Lee: plenty of debt for smaller deals

Private equity icon Thomas H. Lee has said the credit crisis is ‘not a cash crisis’ but a crisis of confidence that will primarily affect the availability of debt financing for private equity deals valued at more than $1 billion.

Thomas H. Lee has joined the chorus of private equity executives proclaiming that buyout deals valued at less than $1 billion aren’t jeapordised by credit market turbulence. Similar remarks have been made in recent months by Tony James, president of The Blackstone Group, and Tom Lamb, co-head of Barclays Private Equity.

The founder of Lee Equity Partners, as well as the similarly named buyout firm Thomas H. Lee Equity Partners (with which he is no longer associated), Lee told a crowd of New York lawyers Thursday that there is still a huge amount of global liquidity and the US subprime mortgage meltdown has not resulted in a “cash crisis”, but a “crisis of confidence”.

Tom Lee

“There’s a huge rat in the snake, meaning that there’s a lot of LBO loans waiting to come out,” Lee said, speaking at Cardozo law school's alumni association dinner. “I would say there’s plenty of money around for the small- to mid-cap [deals] – $1 billion and down can borrow a lot of money.”
 
But larger deals may have trouble with financing as investment banks’ boards “are waiting to see if they can clear that $400 billion” backlog of unsynidcated buyout loans, he said, estimating that backlog would likely take six to eight months to clear.

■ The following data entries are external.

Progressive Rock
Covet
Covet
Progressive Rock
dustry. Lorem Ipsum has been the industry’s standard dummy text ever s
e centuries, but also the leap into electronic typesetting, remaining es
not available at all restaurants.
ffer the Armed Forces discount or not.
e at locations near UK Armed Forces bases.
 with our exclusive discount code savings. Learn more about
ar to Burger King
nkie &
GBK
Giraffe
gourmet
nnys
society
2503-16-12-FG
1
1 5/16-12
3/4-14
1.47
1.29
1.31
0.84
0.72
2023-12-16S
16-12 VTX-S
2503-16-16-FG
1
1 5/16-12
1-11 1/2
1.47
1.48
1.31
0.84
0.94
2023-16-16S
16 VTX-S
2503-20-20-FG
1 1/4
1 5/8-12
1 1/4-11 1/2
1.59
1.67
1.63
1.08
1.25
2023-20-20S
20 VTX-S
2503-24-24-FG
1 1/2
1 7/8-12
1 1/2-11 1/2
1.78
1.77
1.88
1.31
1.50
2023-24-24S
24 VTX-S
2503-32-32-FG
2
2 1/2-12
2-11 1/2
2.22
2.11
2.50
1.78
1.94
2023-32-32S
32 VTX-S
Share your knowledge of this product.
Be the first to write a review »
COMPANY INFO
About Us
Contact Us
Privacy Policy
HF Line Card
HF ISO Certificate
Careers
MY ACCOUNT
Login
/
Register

“Whether the boards are going to let the banks go back and do the deals they way we have seen, we’ll have to see,” Lee said. “I’m sure they’ll be back at some point, but it’s not going to be immediately.”

Lee did not reference his own private equity firm's fundraising or deals, and was introduced only as the president of Thomas H. Lee Capital.  Lee Equity Partners, the buyout firm he founded last year, makes growth investments of between $100 million and $500 million, mostly in the US.

It has yet to announce a fund close, though the firm said last year that it had “interim financing” enabling it to begin investing at once. In July, the firm announced its second deal, the $395 million buyout of teen fashion retailer Deb Shops.